Data in this exercise.
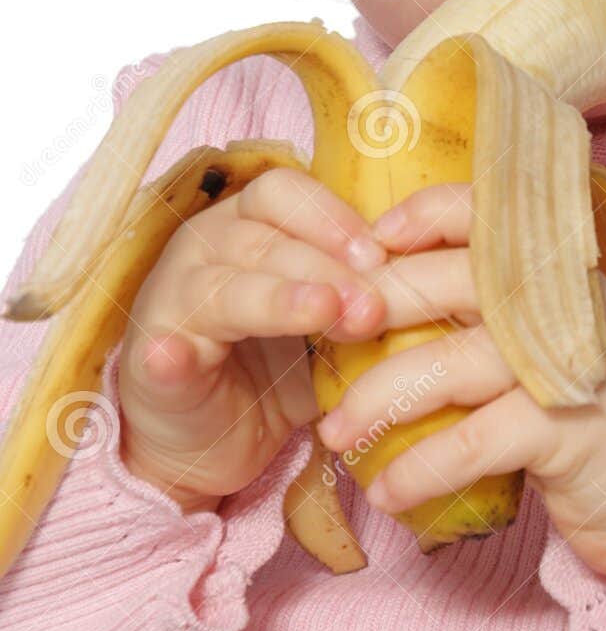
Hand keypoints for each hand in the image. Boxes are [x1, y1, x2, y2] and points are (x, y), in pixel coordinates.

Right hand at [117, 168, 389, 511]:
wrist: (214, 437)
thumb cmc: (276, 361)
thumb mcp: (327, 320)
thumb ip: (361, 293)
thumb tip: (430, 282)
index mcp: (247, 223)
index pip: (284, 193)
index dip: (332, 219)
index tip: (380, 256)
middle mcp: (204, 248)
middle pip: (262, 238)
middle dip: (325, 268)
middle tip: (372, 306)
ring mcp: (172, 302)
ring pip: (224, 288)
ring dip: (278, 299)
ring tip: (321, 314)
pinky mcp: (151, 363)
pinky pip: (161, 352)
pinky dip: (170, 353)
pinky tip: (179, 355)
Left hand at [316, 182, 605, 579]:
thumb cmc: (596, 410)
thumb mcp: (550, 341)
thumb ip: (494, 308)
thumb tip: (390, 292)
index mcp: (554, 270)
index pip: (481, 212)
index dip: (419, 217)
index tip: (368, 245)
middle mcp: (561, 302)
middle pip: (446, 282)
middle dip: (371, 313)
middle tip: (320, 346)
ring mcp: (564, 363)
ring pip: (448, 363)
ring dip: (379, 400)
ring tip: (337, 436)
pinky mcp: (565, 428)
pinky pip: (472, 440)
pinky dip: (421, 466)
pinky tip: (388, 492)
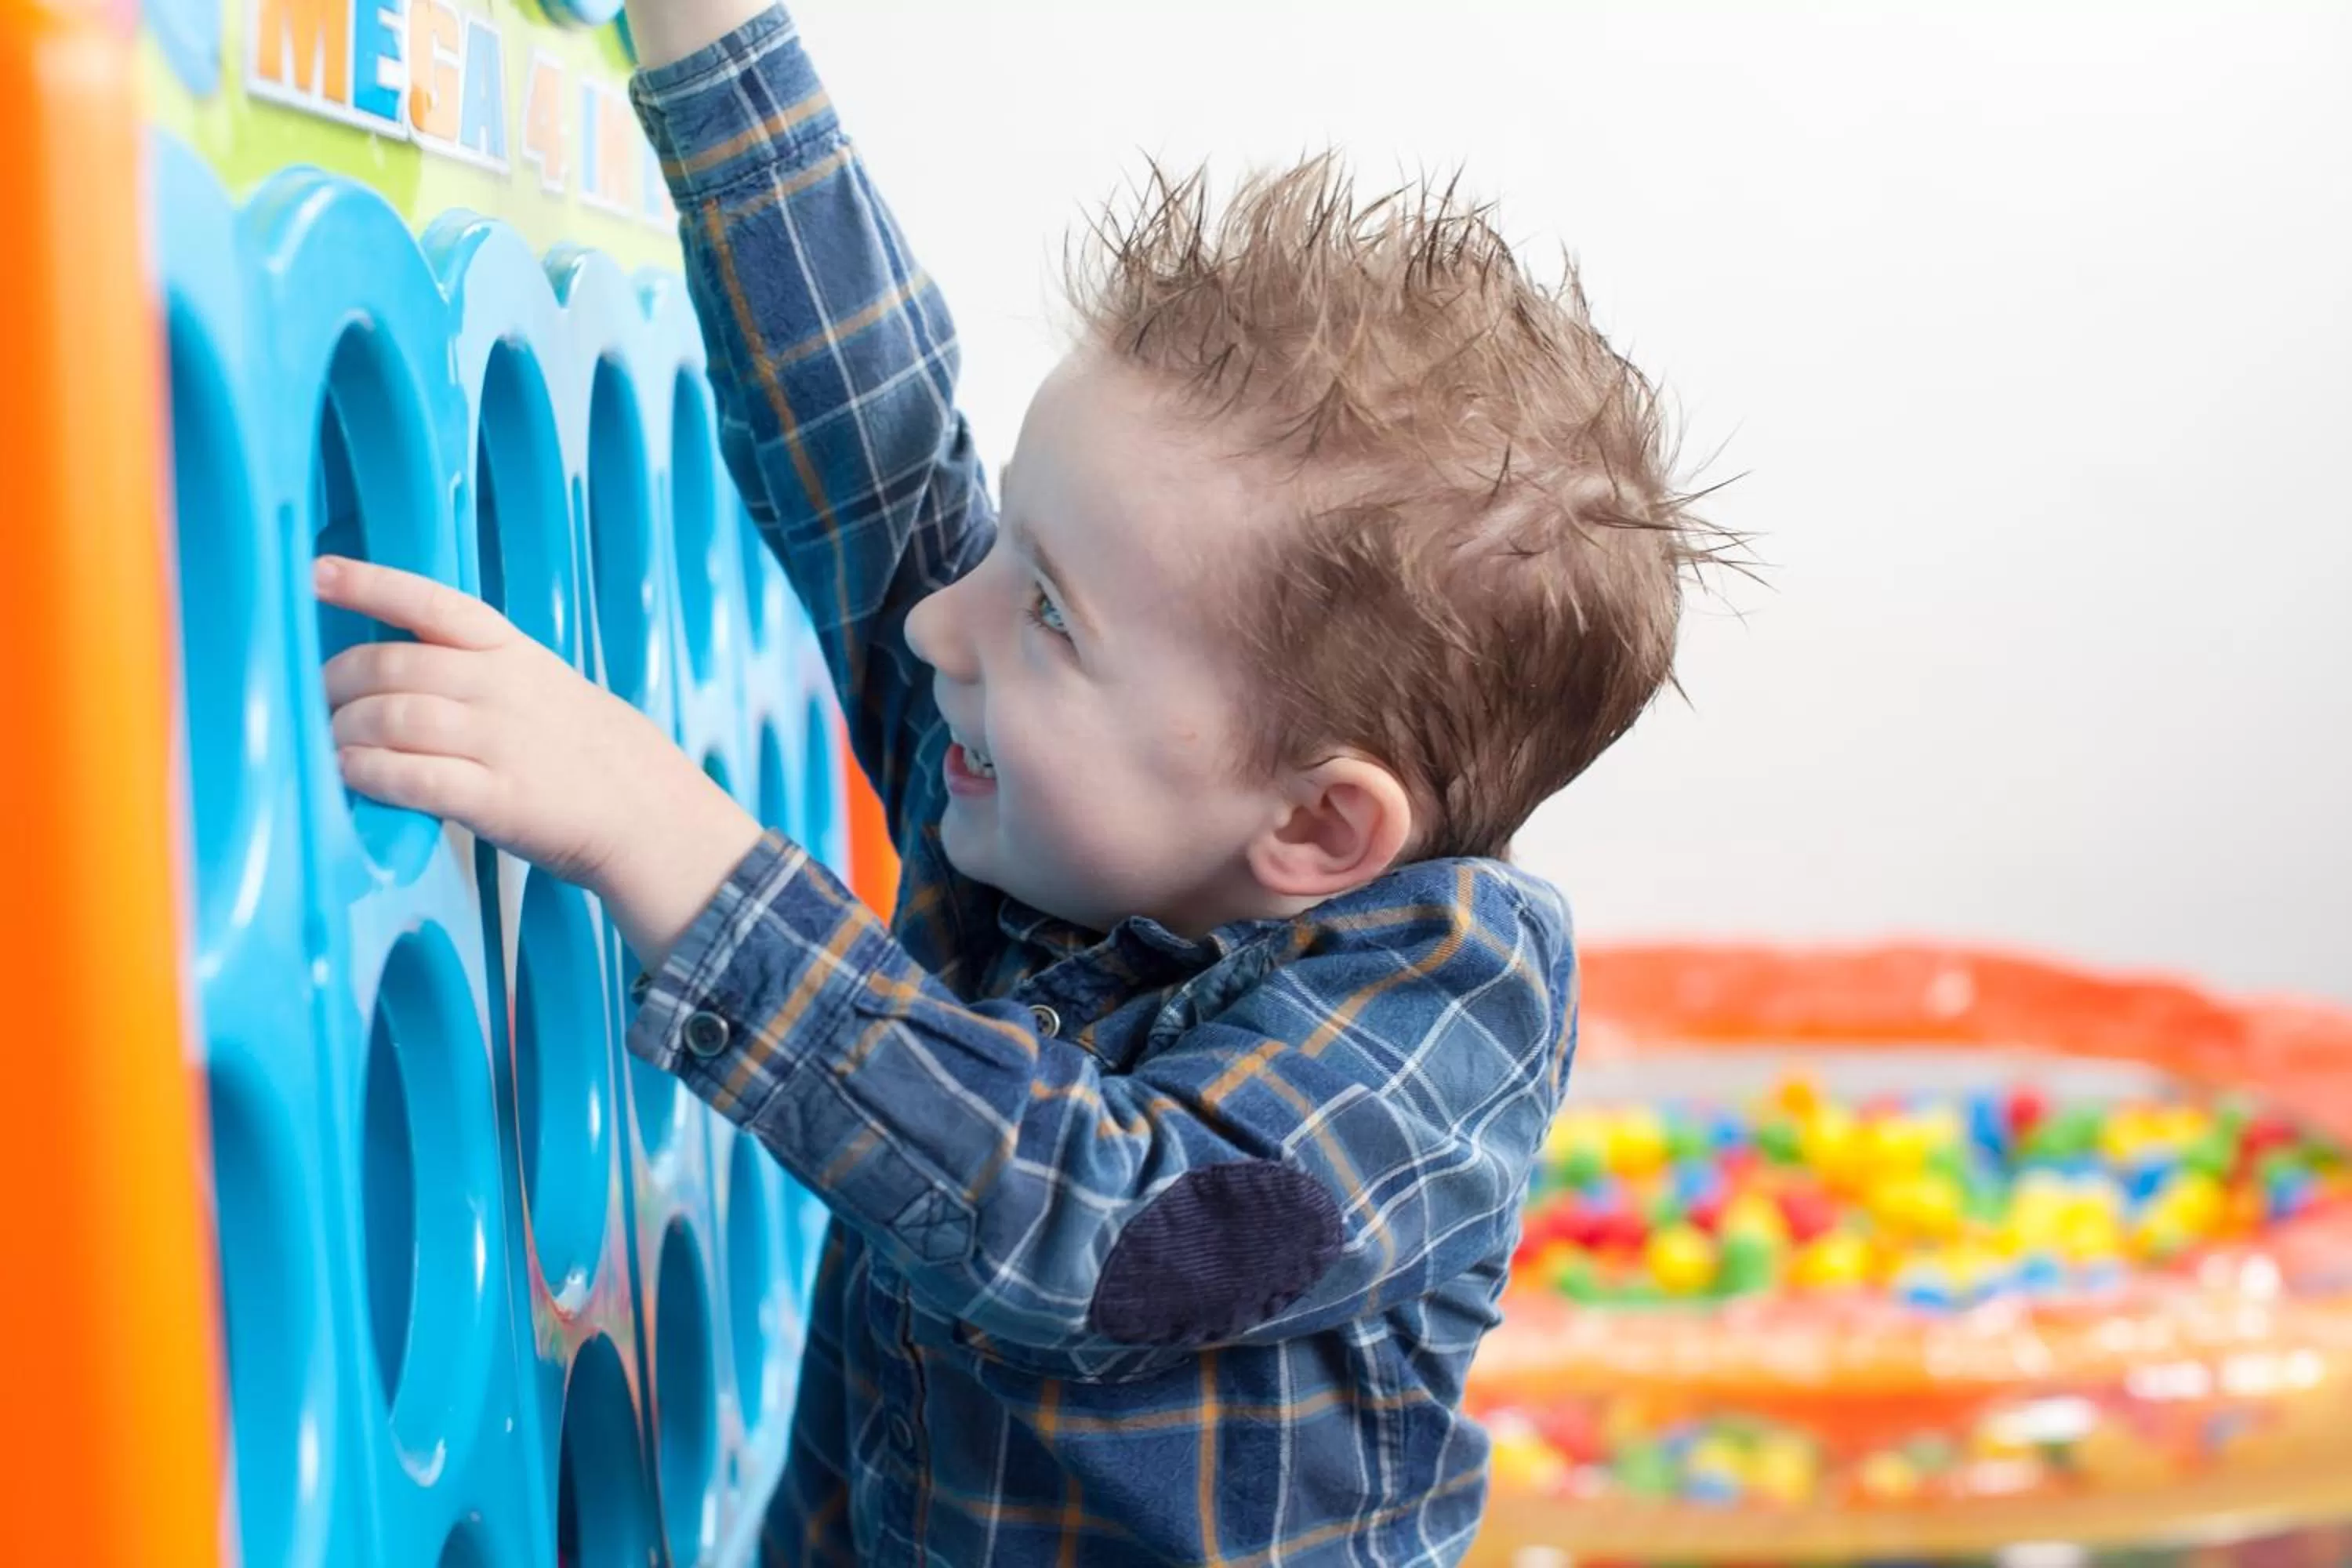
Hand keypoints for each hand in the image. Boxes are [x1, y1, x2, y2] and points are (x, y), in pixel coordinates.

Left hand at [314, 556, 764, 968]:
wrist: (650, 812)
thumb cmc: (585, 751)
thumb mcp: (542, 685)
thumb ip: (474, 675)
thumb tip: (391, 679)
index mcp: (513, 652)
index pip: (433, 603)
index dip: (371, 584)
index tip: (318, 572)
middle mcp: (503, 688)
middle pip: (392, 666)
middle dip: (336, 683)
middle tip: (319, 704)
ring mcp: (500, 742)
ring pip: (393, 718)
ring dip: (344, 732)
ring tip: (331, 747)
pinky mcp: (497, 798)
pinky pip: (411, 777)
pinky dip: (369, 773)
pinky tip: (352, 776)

Task prompt. Write out the material above again, word for word, minus its pictures.

Solution for this problem.
Hand keypoints for each hand in the image. Boxes are [x1, y1, x2, y2] and points are (x, y), in pixel coordinates.

Right hand at [117, 168, 389, 511]:
wrist: (214, 437)
thumb cmc: (276, 361)
thumb mcp: (327, 320)
thumb ip: (361, 293)
thumb tip: (430, 282)
index mcp: (247, 223)
index pip: (284, 193)
index dip: (332, 219)
index tip: (380, 256)
middle mcp: (204, 248)
middle pip: (262, 238)
middle dip: (325, 268)
middle tip: (372, 306)
ring mcp: (172, 302)
ring pip: (224, 288)
ring dip: (278, 299)
ring tip: (321, 314)
pinky mcp: (151, 363)
pinky pip: (161, 352)
pinky dip: (170, 353)
pinky tip: (179, 355)
Left hand at [316, 182, 605, 579]:
thumb cmc: (596, 410)
thumb mcp: (550, 341)
thumb ip: (494, 308)
thumb tip: (390, 292)
index mcp: (554, 270)
index pip: (481, 212)
index dip: (419, 217)
index tip: (368, 245)
middle mcp: (561, 302)
middle pip: (446, 282)
middle dip: (371, 313)
middle tip: (320, 346)
ring mcp: (564, 363)
ring pip: (448, 363)
ring dip: (379, 400)
ring tip: (337, 436)
pinky mcp: (565, 428)
pinky pip: (472, 440)
pinky dip: (421, 466)
pinky tip: (388, 492)
Hand keypoints for each hand in the image. Boxes are [x1, y1, x2, y2] and points are (x, y), in pixel coordinates.

Left hand at [314, 556, 764, 968]:
wrist: (650, 812)
thumb cmc: (585, 751)
thumb mcp: (542, 685)
thumb ip: (474, 675)
thumb tip: (391, 679)
index mcp: (513, 652)
index pip: (433, 603)
index dip: (371, 584)
index tip: (318, 572)
middle mcp: (503, 688)
middle pip: (392, 666)
middle dip: (336, 683)
middle tip: (319, 704)
ring mcp: (500, 742)
ring pip: (393, 718)
ring dip: (344, 732)
ring tip: (331, 747)
pinky mcp: (497, 798)
pinky pip: (411, 777)
pinky dip: (369, 773)
pinky tip: (352, 776)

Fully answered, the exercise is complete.